• **What is expected**
Below, locate the line that contains "Table 3. Flag-leaf". Repeat exactly from that line to the line that contains "Table 2. Organisational Culture Model Fit.", inclusive, leaving out the pictures.

━━ Dataset excerpts

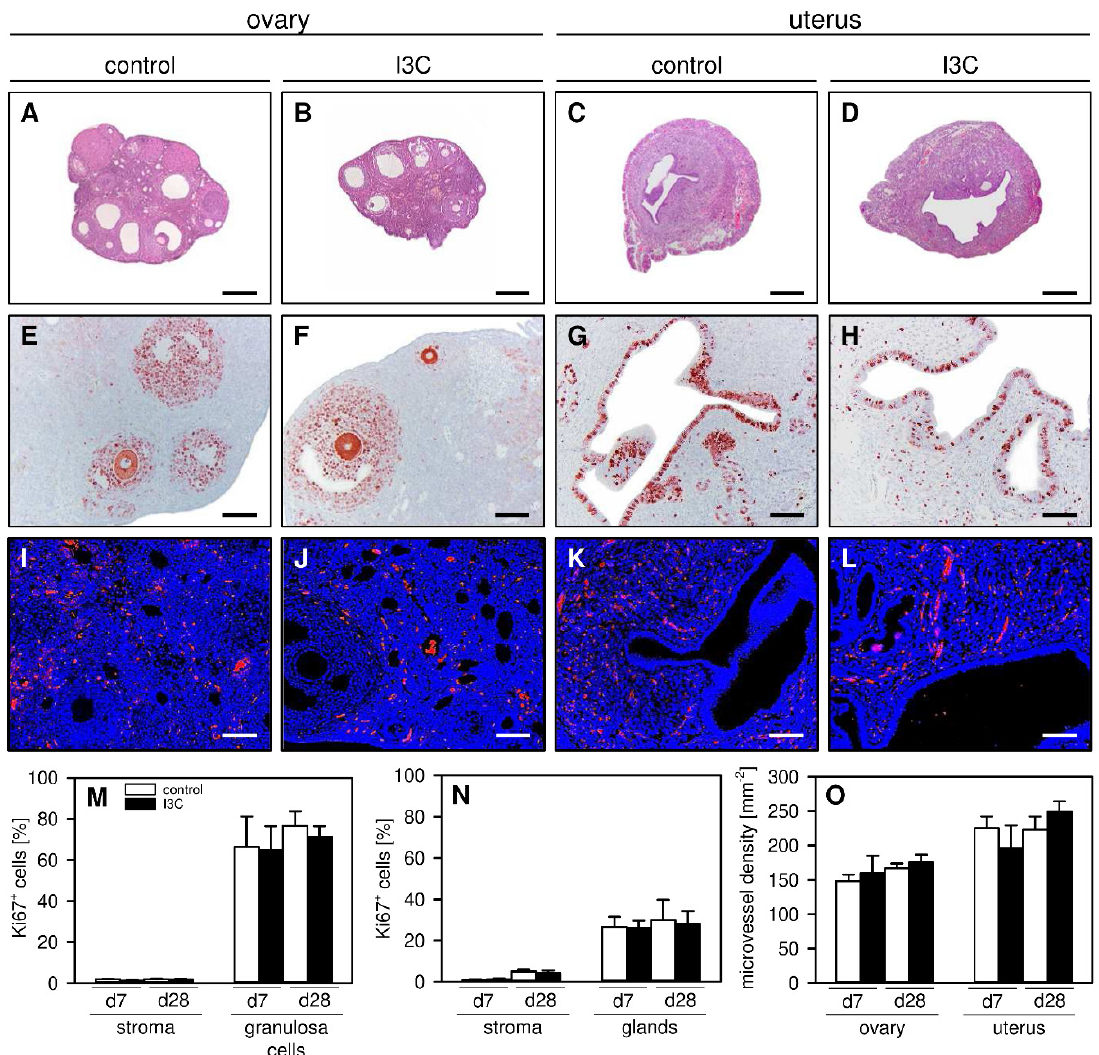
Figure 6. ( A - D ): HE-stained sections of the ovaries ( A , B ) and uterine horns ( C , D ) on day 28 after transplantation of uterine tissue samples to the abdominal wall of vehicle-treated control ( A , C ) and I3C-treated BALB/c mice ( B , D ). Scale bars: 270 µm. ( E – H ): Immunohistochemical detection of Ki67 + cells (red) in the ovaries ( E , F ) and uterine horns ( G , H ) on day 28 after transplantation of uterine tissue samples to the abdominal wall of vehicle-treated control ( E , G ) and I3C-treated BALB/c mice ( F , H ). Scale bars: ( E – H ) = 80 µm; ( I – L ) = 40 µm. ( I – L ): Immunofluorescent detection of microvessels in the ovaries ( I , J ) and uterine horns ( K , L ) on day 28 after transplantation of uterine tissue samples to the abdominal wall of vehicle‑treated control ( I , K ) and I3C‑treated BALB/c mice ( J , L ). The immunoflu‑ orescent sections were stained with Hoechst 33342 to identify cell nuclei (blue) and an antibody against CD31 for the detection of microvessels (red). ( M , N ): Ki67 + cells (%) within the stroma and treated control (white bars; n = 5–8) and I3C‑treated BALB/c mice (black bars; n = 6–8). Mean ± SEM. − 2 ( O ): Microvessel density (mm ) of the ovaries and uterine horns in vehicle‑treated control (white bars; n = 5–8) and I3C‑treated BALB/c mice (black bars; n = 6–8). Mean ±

━━━━
━━ Dataset excerpts

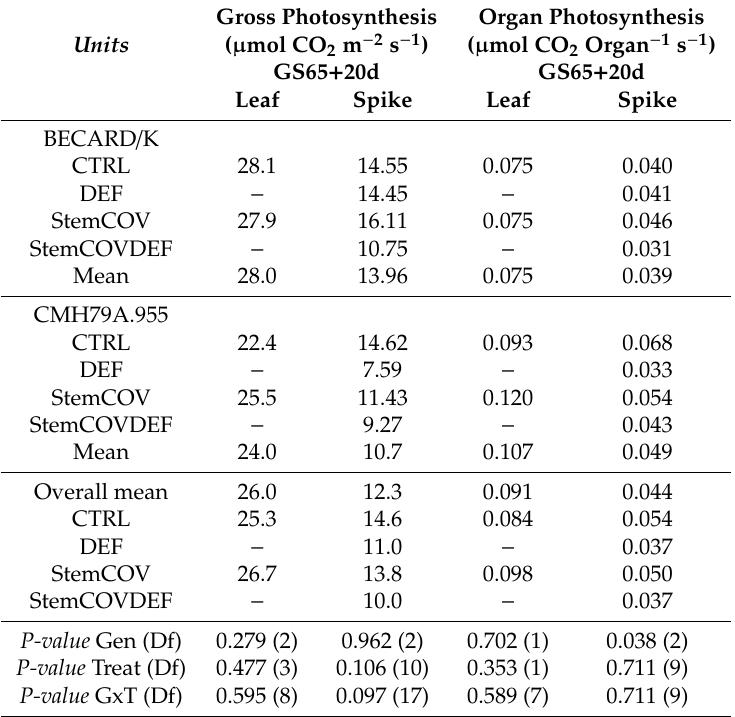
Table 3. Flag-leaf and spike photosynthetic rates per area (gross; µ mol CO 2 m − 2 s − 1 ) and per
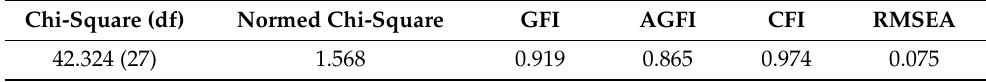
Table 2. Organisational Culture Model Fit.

━━━━
━━ Dataset excerpts

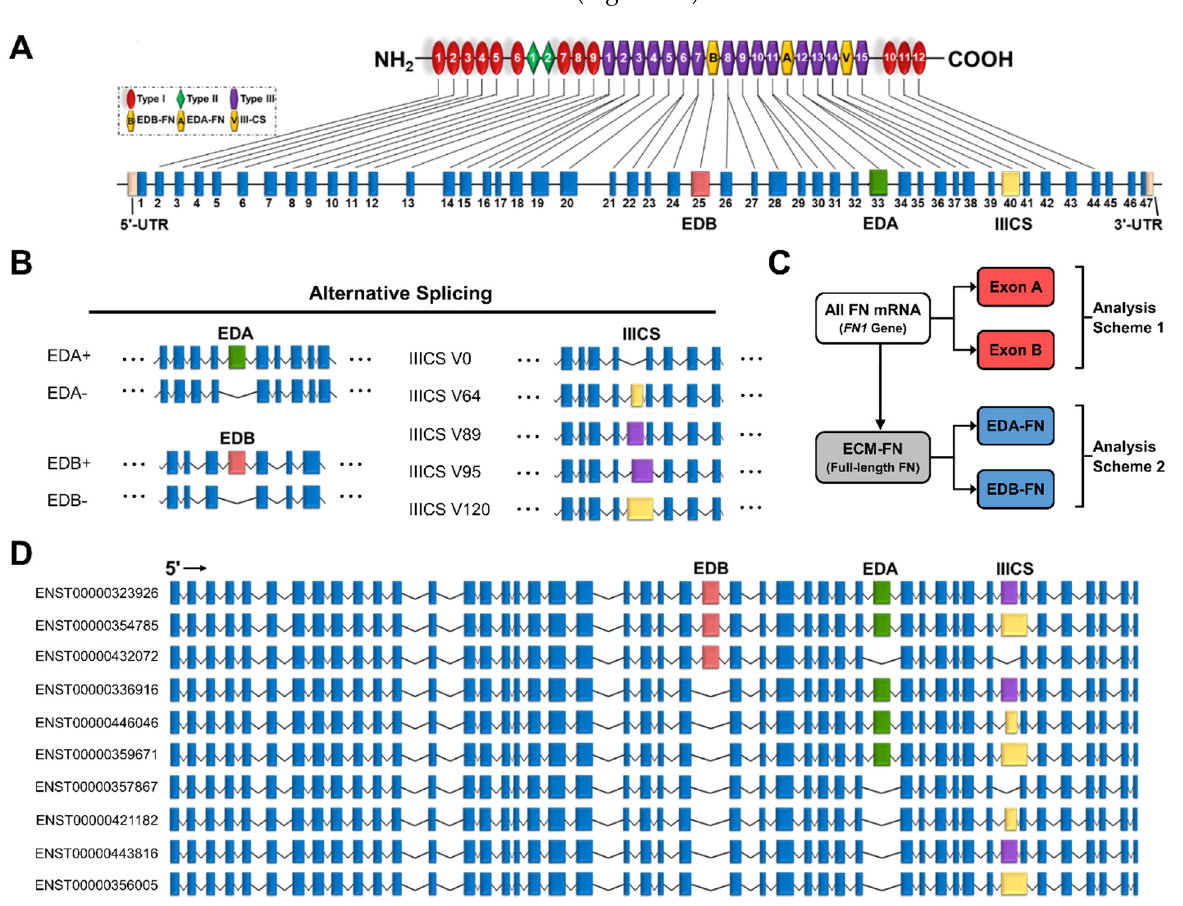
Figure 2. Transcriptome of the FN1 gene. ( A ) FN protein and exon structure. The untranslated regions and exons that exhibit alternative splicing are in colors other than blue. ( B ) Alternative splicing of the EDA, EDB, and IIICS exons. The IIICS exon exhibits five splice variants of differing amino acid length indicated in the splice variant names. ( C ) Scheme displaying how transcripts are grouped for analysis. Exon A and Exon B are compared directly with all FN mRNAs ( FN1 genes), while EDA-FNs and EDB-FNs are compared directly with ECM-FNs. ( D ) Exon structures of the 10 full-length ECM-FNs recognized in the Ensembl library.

━━━━

• **Response box**
Table 3. Flag-leaf and spike photosynthetic rates per area (gross; µ mol CO 2 m − 2 s − 1 ) and per
Table 2. Organisational Culture Model Fit.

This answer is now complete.